---- Exercise materials

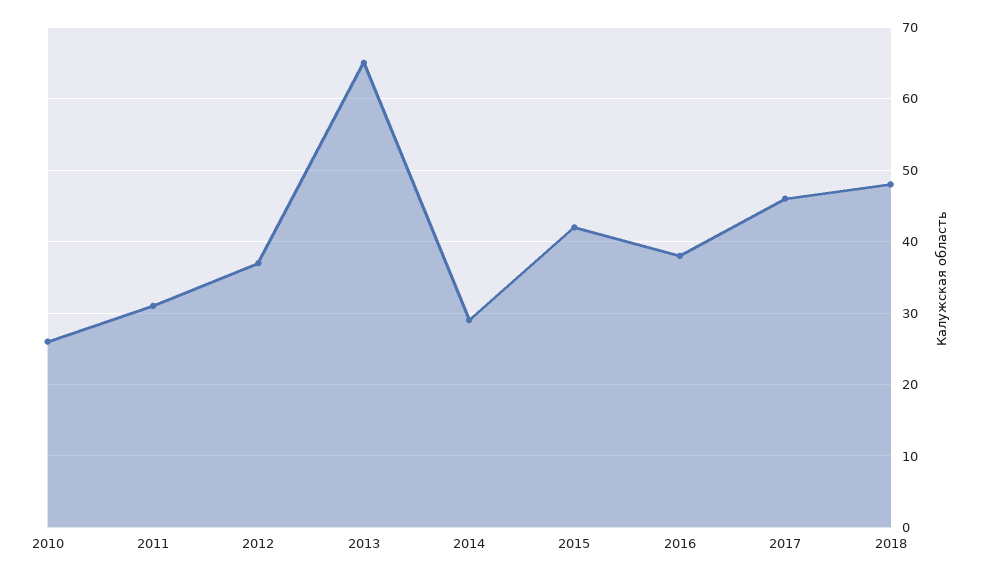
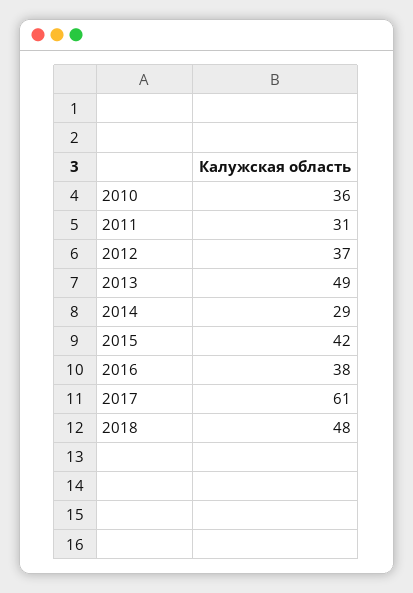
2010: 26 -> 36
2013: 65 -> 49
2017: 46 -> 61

--------
---- Exercise materials

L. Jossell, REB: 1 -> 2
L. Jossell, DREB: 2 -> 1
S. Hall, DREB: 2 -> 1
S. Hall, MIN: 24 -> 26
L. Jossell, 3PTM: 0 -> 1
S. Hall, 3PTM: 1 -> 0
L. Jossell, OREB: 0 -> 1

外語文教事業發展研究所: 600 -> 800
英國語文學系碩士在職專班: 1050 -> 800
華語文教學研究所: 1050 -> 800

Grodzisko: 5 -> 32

--------
---- Exercise materials

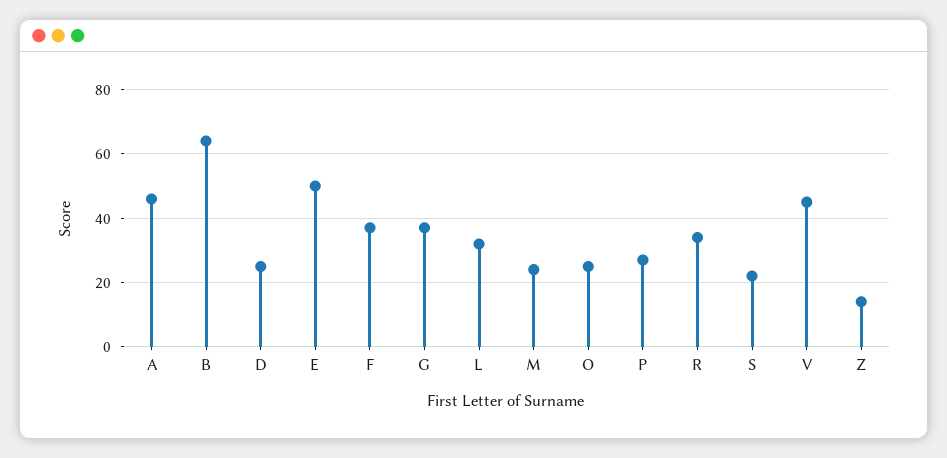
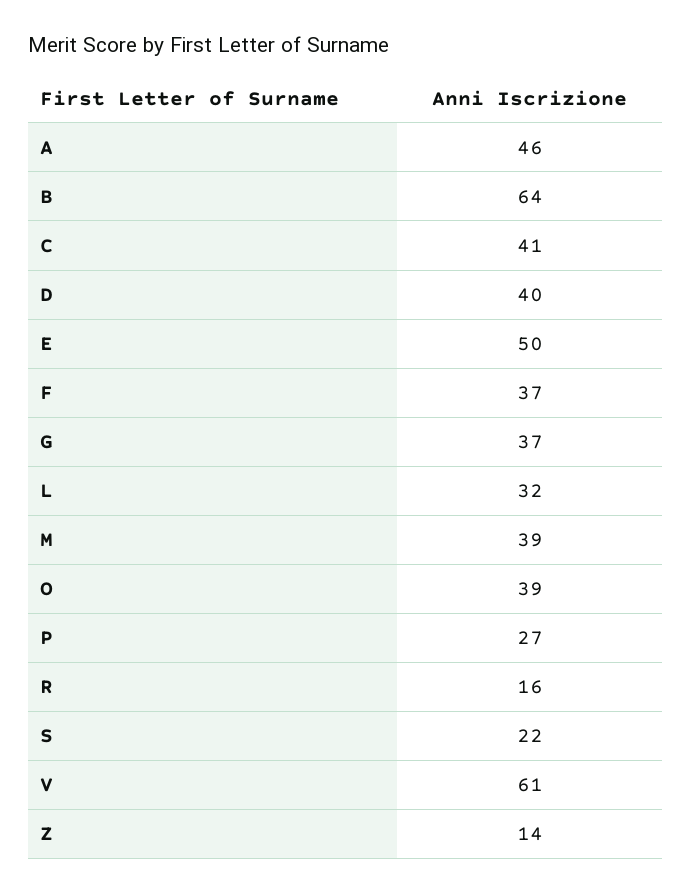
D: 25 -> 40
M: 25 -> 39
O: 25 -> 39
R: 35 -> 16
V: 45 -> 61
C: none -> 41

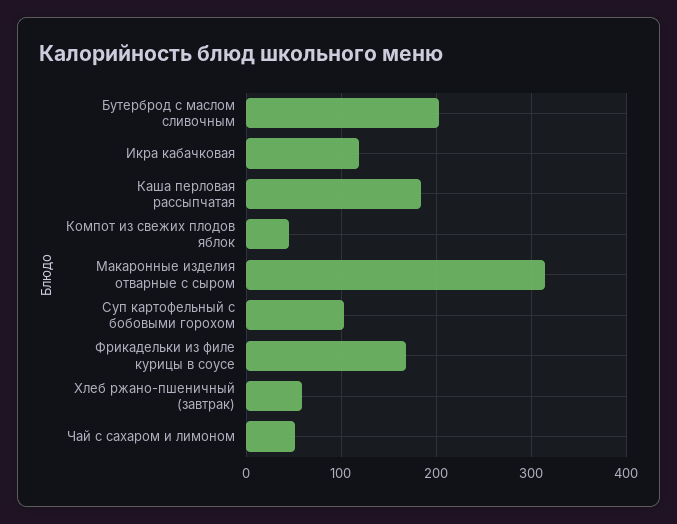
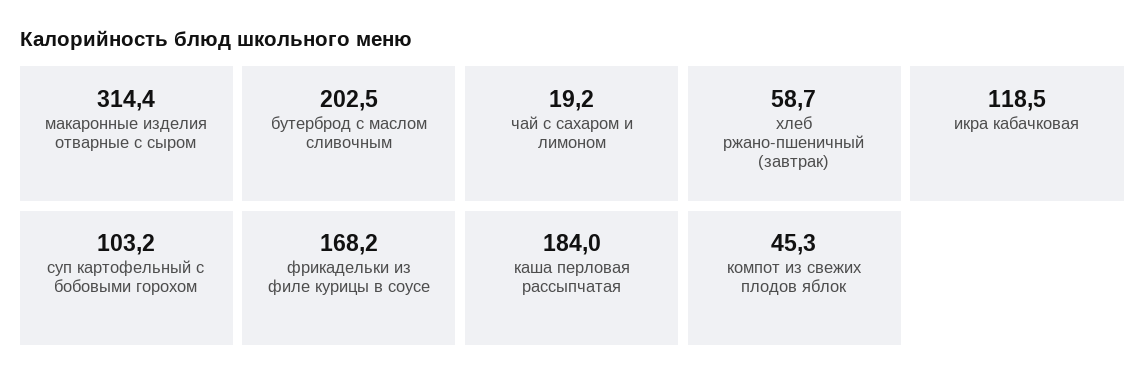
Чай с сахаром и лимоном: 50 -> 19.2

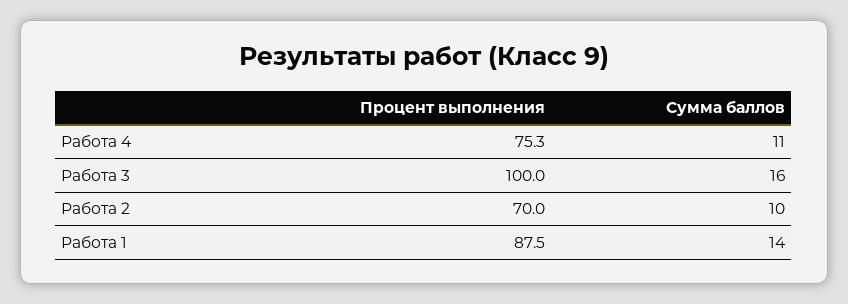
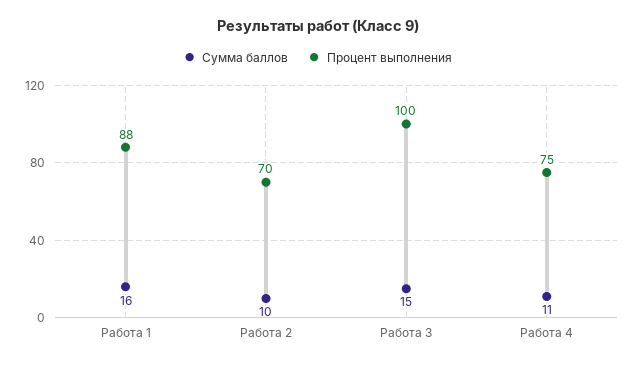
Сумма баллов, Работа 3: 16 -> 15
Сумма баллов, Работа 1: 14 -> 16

--------

* [Activity]:
Where the line holding "Сумма баллов, Работа 3: 16 -> 15" appears in the listing above, start reproducing exactly, and end with the line holding "Сумма баллов, Работа 1: 14 -> 16".

* [Problem solution]:
Сумма баллов, Работа 3: 16 -> 15
Сумма баллов, Работа 1: 14 -> 16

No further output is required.